To follow up our earlier blog, we are introducing ourselves here at DWT. Last week's blog detailed how Ned Stoller caught the vision for enabling disabled workers to continue in their professions. For the past 16 years, Ned has been hard at work trying to help folks, and usually succeeding. One of his favorite stories is about a farmer who was faced with the diagnosis of multiple sclerosis.

 

 

This debilitating disease, which is caused by the inflammation of outside layer of nerves, affects the ability of the nerves to communicate and causes a range of problems, ranging from various physical to mental difficulties. Understandably this is a difficult diagnosis to face. The farmer was struggling with discouragement and depression. As an engineer, Ned could see multiple ways to adapt his farm and equipment so he could continue working full time in spite of his weakness. However, when someone is depressed, no engineer can come up with a solution that can help the mind, and Ned could not help him right away.

 

However, several months later, while collecting soil samples for a hog farmer, Ned got into a conversation about his work with disabled workers. The farmer's father had been disabled by the loss of both legs from diabetes but had continued to work around the farm until his death several years previously. The farmer was willing to donate all of the electric lifts and scooters that his father had used to keep farming.
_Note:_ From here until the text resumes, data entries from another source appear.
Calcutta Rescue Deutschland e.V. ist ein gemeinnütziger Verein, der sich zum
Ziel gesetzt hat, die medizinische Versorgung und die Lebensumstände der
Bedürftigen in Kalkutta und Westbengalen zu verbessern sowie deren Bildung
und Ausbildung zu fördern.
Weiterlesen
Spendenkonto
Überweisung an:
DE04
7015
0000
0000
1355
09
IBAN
Ned brought it to the farmer with MS. It changed his life.

 

It wasn’t that the equipment was new, or ingenious, or amazing, but the fact that he (the MS diagnosed farmer) could connect with other people who understood his situation and were willing to help opened his eyes to possibilities. He gained a new vision on life and continued farming.

 

Ned sees his job as not so much ‘engineering’ solutions for disabled folks as ‘connecting the dots’ so people with disabilities can learn from and help each other.